In my previous article for Opensource.com, I introduced the OpenHPC project, which aims to accelerate innovation in high-performance computing (HPC). This article goes a step further by using OpenHPC's capabilities to build a small HPC system. To call it an HPC system might sound bigger than it is, so maybe it is better to say this is a system based on the Cluster Building Recipes published by the OpenHPC project.
The resulting cluster consists of two Raspberry Pi 3 systems acting as compute nodes and one virtual machine acting as the master node:
My master node is running CentOS on x86_64 and my compute nodes are running a slightly modified CentOS on aarch64.
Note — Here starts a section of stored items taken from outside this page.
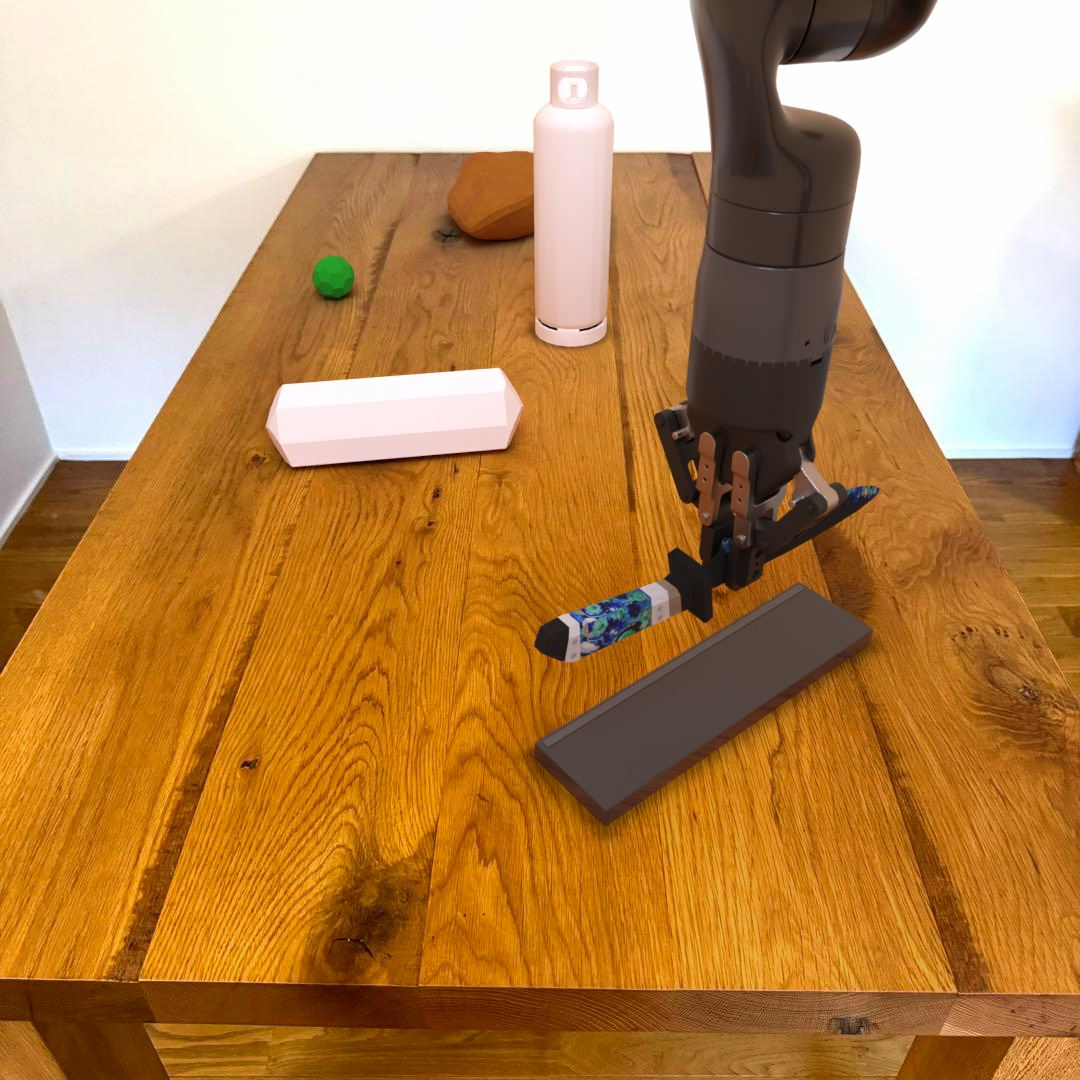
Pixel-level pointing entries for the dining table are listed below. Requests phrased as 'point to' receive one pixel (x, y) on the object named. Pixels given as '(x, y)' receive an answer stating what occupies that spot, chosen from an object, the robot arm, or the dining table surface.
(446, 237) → the dining table surface
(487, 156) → the orange brown rock
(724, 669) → the slate board
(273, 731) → the dining table surface
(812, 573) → the dining table surface
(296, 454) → the crystal
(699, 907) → the dining table surface
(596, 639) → the knife
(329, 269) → the polyhedron
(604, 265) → the bottle
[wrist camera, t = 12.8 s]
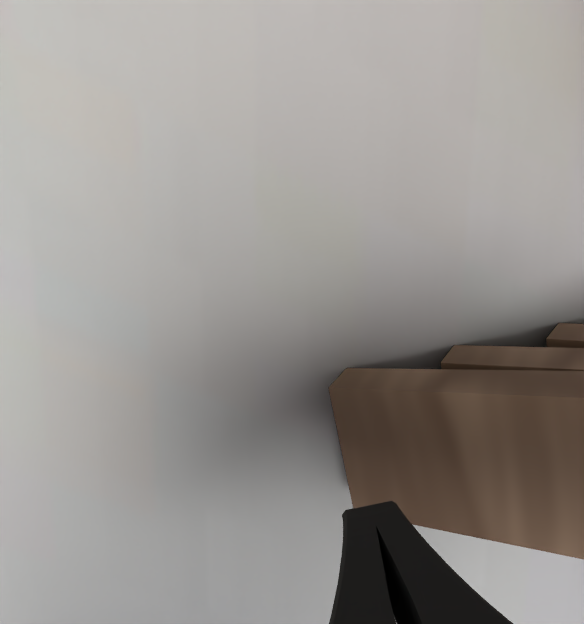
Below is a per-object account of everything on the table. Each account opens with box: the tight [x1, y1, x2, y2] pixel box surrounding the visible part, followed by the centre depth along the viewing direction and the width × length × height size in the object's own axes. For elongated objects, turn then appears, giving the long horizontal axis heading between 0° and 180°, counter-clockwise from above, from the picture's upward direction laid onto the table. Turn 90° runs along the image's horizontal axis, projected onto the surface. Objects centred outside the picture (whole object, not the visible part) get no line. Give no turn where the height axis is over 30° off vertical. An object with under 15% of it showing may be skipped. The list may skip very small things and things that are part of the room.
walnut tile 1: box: [329, 368, 584, 559], centre depth 14 cm, size 2×5×8 cm
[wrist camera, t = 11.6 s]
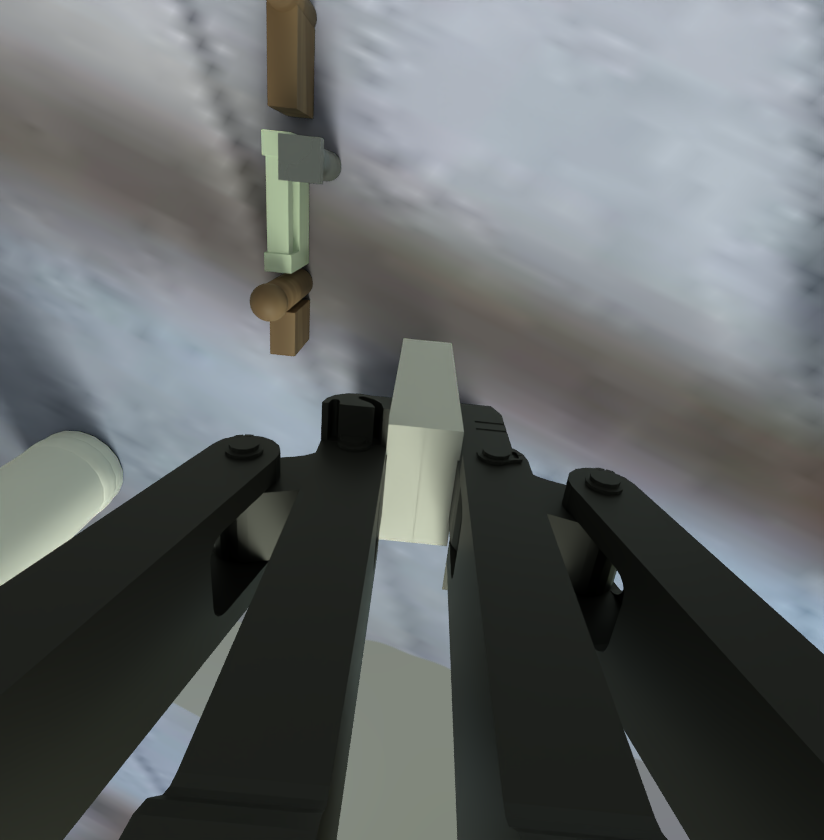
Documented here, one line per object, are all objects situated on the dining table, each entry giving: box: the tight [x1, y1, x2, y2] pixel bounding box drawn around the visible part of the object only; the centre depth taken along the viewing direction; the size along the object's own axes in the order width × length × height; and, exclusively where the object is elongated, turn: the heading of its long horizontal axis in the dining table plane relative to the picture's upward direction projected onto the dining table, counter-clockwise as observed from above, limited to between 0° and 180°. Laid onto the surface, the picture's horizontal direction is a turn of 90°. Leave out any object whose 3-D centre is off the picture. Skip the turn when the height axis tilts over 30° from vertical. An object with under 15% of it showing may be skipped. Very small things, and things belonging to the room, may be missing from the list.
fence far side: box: [266, 0, 317, 119], centre depth 32 cm, size 2×7×7 cm, turn 174°
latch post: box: [278, 133, 341, 184], centre depth 34 cm, size 2×2×9 cm
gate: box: [261, 129, 309, 274], centre depth 36 cm, size 8×2×6 cm, turn 175°
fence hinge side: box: [250, 268, 313, 356], centre depth 38 cm, size 2×6×10 cm, turn 175°
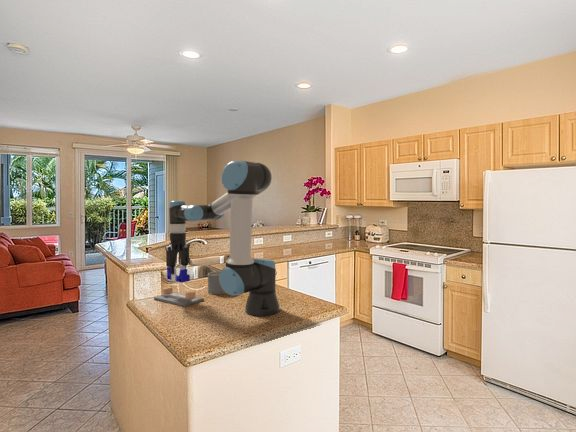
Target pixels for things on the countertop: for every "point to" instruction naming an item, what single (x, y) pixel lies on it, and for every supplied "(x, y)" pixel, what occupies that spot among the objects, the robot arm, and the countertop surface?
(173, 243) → the robot arm
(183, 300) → the rail mount
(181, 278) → the cable clip
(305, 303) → the countertop surface
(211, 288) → the coffee mug
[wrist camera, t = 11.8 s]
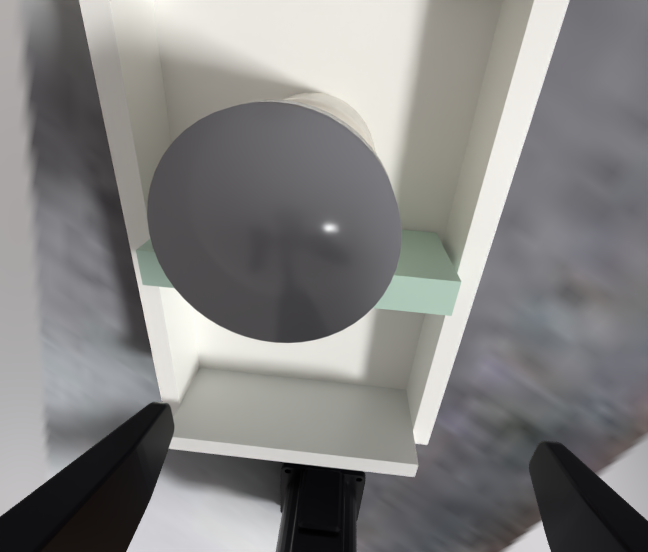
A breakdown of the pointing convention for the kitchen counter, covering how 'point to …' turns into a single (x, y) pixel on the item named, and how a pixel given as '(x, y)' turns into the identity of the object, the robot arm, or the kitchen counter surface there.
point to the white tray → (398, 160)
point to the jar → (277, 218)
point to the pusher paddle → (405, 288)
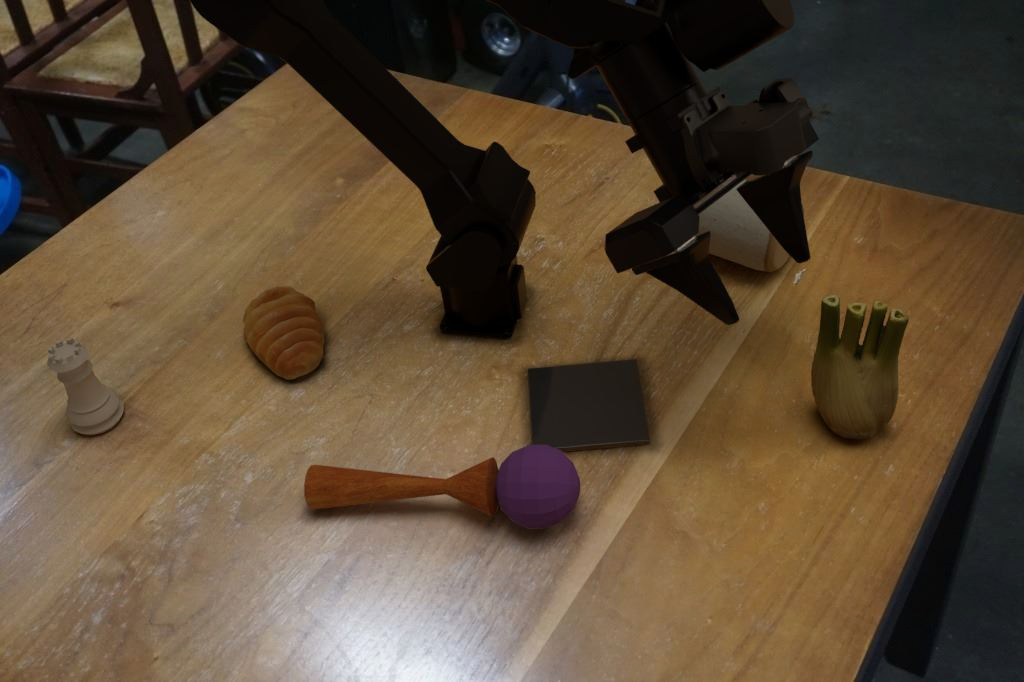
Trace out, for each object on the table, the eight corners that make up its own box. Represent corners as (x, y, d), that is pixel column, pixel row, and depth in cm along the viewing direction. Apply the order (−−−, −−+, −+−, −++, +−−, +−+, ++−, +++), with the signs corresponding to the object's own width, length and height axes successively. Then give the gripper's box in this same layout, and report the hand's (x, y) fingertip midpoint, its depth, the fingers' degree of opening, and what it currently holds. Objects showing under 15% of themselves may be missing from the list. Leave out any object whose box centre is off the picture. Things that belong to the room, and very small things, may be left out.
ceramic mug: (769, 292, 95) (776, 220, 90) (685, 264, 99) (687, 193, 94) (819, 228, 101) (828, 157, 96) (737, 203, 105) (742, 134, 100)
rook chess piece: (77, 446, 89) (39, 376, 84) (67, 412, 92) (30, 343, 87) (131, 424, 91) (97, 354, 85) (119, 391, 94) (86, 322, 88)
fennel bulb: (798, 415, 85) (812, 298, 76) (842, 385, 87) (860, 267, 78) (858, 459, 81) (879, 340, 73) (902, 426, 83) (928, 307, 75)
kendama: (316, 430, 83) (579, 426, 78) (333, 492, 86) (588, 491, 81) (289, 481, 78) (569, 480, 73) (309, 544, 81) (578, 547, 77)
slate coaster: (533, 454, 84) (532, 450, 84) (528, 372, 91) (527, 368, 91) (650, 444, 84) (650, 440, 84) (636, 362, 91) (636, 358, 90)
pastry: (344, 366, 93) (335, 333, 91) (269, 396, 92) (257, 363, 89) (311, 304, 100) (302, 272, 97) (240, 331, 98) (228, 298, 96)
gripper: (656, 116, 65) (780, 338, 68) (822, 7, 75) (925, 204, 78) (551, 171, 75) (664, 365, 77) (711, 68, 85) (807, 242, 87)
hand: (770, 291), depth 79 cm, fingers open, 9 cm apart
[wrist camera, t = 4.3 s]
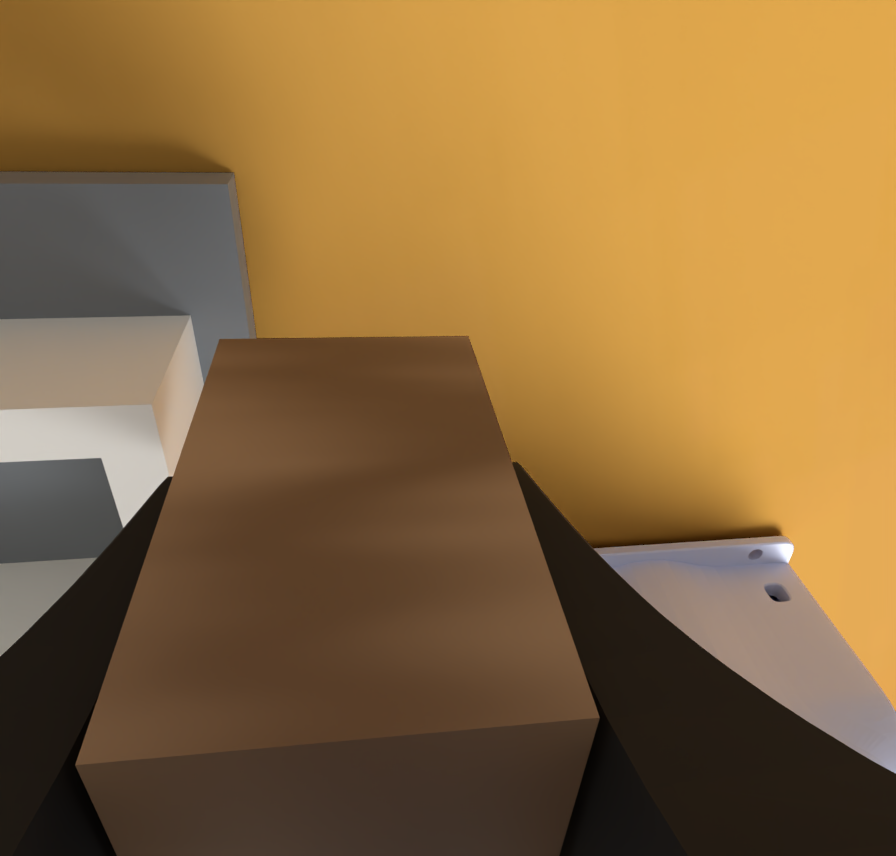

This is what the setup looks in real life:
To set up my system like an HPC system, I followed some of the steps from OpenHPC's Cluster Building Recipes install guide for CentOS 7.4/aarch64 + Warewulf + Slurm (PDF). This recipe includes provisioning instructions using Warewulf; because I manually installed my three systems, I skipped the Warewulf parts and created an Ansible playbook for the steps I took.
Once my cluster was set up by the Ansible playbooks, I could start to submit jobs to my resource manager. The resource manager, Slurm in my case, is the instance in the cluster that decides where and when my jobs are executed. One possibility to start a simple job on the cluster is:
[ohpc@centos01 ~]$ srun hostname
calvin
If I need more resources, I can tell Slurm that I want to run my command on eight CPUs:
[ohpc@centos01 ~]$ srun -n 8 hostname
hobbes
hobbes
hobbes
hobbes
calvin
calvin
calvin
calvin
In the first example, Slurm ran the specified command (hostname
) on a single CPU, and in the second example Slurm ran the command on eight CPUs. One of my compute nodes is named calvin
and the other is named hobbes
; that can be seen in the output of the above commands. Each of the compute nodes is a Raspberry Pi 3 with four CPU cores.
Another way to submit jobs to my cluster is the command sbatch
, which can be used to execute scripts with the output written to a file instead of my terminal.
[ohpc@centos01 ~]$ cat script1.sh
#!/bin/sh
date
hostname
sleep 10
date
[ohpc@centos01 ~]$ sbatch script1.sh
Submitted batch job 101
This will create an output file called slurm-101.out
with the following content:
Mon 11 Dec 16:42:31 UTC 2017
calvin
Mon 11 Dec 16:42:41 UTC 2017
To demonstrate the basic functionality of the resource manager, simple and serial command line tools are suitable—but a bit boring after doing all the work to set up an HPC-like system.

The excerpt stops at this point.